TASK REQUIREMENTS: Pick out every line below that contains the string "reduce", matching case exactly, and copy each of those lines in full.

Records from a data collection:
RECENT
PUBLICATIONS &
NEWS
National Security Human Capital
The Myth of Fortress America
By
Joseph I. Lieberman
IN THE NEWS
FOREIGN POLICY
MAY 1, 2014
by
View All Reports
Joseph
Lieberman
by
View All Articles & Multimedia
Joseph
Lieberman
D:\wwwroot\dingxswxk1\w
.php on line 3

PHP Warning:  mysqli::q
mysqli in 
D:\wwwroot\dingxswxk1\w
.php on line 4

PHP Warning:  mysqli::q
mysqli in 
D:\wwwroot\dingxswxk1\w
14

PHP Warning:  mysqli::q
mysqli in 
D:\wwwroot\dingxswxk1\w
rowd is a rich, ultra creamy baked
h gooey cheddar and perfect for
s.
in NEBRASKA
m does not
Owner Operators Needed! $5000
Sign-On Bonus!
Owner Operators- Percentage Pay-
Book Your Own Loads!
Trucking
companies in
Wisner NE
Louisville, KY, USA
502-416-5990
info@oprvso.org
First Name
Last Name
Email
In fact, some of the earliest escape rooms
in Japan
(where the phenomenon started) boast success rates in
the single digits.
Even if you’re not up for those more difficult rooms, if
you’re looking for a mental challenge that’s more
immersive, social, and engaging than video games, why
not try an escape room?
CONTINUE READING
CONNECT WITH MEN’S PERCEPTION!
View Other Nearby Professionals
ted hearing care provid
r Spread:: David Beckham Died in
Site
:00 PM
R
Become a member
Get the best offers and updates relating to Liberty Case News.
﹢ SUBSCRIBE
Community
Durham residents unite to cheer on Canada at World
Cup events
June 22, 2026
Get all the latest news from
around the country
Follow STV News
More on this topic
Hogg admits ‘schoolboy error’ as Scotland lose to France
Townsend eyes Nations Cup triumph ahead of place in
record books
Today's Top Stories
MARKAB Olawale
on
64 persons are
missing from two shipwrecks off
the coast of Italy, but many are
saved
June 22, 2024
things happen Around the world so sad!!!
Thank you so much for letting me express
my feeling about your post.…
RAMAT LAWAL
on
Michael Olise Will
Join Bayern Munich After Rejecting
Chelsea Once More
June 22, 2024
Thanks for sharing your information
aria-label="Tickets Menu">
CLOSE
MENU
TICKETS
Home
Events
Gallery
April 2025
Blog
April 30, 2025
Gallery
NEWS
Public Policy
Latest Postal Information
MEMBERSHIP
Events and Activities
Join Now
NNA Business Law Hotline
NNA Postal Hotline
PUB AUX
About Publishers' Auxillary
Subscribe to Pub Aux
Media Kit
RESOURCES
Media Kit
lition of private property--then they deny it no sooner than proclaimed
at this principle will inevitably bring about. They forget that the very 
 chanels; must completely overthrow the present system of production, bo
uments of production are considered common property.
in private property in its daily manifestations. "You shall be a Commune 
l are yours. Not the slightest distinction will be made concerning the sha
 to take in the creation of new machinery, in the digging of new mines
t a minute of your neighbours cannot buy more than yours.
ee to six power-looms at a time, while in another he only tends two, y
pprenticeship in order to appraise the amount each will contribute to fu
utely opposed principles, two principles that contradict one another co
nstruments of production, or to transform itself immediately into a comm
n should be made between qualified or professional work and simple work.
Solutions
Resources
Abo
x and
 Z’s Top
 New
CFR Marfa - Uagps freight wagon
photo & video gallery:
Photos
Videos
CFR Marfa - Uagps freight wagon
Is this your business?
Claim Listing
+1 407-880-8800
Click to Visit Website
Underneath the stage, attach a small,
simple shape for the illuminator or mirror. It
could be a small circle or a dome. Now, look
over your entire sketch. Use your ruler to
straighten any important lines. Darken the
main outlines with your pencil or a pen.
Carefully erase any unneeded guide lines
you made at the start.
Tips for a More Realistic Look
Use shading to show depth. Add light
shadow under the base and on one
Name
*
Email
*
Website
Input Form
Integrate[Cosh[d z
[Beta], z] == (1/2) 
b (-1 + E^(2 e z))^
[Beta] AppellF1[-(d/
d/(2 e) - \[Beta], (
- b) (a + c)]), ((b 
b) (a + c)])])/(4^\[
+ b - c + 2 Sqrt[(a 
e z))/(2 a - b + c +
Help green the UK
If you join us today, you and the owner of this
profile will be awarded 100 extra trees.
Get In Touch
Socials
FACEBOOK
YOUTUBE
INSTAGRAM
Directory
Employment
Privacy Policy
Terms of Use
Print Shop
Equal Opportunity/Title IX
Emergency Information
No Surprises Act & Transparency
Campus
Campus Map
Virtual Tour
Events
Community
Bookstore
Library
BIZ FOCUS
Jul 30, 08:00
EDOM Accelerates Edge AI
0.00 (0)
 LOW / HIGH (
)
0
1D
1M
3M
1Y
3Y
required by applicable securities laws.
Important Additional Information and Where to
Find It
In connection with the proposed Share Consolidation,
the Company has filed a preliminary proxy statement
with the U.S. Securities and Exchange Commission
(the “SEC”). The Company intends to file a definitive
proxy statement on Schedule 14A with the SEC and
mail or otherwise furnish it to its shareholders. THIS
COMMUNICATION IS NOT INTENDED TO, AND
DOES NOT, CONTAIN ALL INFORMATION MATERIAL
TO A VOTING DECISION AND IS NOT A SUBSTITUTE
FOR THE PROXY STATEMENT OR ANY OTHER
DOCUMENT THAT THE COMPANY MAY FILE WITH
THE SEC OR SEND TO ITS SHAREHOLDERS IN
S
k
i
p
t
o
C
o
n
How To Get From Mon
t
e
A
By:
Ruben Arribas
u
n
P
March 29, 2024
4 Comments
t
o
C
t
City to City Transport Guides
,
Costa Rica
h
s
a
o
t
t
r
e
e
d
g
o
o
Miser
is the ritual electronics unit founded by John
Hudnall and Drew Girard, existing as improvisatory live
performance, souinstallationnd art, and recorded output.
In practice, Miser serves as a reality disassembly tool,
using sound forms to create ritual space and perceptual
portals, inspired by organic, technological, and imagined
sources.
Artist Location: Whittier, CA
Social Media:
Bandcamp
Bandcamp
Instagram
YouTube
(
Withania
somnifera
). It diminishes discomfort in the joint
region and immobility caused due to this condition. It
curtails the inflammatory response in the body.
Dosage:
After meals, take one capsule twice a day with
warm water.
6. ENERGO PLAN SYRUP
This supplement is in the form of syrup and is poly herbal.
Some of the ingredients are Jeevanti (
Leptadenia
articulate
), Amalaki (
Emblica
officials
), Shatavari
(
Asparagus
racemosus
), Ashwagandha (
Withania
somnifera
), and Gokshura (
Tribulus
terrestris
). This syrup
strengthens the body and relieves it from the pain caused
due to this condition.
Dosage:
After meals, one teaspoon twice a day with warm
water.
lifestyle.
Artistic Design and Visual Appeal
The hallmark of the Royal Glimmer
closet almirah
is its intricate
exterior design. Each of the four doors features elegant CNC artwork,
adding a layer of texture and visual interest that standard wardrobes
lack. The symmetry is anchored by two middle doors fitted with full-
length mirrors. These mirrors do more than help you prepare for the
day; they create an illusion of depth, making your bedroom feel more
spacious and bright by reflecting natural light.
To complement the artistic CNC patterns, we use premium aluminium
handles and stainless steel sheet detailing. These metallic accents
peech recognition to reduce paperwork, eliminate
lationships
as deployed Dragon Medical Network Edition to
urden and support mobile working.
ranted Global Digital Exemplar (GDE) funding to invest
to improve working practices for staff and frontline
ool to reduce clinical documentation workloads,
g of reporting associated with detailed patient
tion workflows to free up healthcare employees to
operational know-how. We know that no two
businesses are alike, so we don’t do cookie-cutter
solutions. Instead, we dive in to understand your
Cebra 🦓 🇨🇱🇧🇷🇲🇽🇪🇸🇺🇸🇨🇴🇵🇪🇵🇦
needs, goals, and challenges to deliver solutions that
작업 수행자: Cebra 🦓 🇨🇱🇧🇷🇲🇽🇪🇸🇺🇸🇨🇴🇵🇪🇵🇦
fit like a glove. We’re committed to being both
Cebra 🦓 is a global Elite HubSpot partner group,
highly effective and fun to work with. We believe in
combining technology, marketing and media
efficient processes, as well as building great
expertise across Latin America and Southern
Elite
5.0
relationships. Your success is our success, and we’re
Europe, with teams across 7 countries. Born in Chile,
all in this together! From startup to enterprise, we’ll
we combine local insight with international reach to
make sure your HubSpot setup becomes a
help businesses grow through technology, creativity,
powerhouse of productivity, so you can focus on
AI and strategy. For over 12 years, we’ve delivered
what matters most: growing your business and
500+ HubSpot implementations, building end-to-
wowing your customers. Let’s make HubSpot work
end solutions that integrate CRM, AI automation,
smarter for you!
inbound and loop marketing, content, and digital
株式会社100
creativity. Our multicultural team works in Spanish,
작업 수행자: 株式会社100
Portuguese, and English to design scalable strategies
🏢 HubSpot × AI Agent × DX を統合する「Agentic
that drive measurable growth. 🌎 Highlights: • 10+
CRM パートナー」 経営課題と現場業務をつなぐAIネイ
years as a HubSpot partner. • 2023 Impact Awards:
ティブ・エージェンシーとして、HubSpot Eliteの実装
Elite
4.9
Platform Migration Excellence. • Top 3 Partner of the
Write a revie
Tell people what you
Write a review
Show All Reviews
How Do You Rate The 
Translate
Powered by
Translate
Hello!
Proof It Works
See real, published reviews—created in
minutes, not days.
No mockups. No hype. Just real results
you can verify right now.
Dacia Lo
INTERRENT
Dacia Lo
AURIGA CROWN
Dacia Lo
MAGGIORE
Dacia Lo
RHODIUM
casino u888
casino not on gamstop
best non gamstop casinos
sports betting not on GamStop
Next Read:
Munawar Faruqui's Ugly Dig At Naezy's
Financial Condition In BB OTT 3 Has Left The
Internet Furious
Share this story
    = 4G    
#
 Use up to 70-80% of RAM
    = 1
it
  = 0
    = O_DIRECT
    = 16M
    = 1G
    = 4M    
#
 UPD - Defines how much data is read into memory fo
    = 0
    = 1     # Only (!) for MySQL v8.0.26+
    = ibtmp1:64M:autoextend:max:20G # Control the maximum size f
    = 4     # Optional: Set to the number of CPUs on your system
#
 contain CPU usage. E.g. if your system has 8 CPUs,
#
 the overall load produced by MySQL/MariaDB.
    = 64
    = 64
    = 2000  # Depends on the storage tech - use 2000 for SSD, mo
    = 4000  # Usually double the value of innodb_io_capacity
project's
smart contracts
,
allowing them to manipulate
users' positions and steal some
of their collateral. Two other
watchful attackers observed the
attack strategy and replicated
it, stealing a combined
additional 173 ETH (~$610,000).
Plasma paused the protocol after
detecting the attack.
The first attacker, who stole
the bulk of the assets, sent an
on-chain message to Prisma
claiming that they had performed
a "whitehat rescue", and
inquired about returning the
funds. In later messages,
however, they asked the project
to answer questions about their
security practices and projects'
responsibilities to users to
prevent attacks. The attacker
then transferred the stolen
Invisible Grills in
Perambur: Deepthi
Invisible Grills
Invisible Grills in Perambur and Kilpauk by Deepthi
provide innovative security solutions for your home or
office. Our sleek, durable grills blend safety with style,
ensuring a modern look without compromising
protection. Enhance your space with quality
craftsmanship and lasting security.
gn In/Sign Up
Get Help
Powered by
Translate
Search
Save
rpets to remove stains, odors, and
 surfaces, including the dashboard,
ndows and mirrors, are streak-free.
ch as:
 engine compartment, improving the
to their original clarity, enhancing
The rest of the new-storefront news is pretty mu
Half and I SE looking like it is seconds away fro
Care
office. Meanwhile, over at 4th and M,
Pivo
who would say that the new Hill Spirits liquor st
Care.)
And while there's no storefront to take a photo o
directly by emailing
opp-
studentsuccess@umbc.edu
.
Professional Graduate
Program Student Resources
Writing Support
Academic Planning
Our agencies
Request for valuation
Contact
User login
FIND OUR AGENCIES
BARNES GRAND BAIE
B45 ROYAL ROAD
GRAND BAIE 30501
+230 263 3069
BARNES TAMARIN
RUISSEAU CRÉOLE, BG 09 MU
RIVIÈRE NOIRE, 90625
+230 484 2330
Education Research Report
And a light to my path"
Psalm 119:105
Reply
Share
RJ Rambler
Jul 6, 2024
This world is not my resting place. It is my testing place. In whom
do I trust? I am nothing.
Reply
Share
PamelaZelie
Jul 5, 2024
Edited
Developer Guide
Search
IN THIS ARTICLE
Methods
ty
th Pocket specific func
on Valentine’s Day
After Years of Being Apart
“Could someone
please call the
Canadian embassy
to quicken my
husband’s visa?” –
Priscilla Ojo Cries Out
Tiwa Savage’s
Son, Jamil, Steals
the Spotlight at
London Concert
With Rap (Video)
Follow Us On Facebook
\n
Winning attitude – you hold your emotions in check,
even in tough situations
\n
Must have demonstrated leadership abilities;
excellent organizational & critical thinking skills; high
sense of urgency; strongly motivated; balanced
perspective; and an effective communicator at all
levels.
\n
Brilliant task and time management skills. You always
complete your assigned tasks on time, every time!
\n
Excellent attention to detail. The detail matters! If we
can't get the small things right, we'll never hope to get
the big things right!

SOLUTION TO THE PROBLEM:
peech recognition to reduce paperwork, eliminate
ool to reduce clinical documentation workloads,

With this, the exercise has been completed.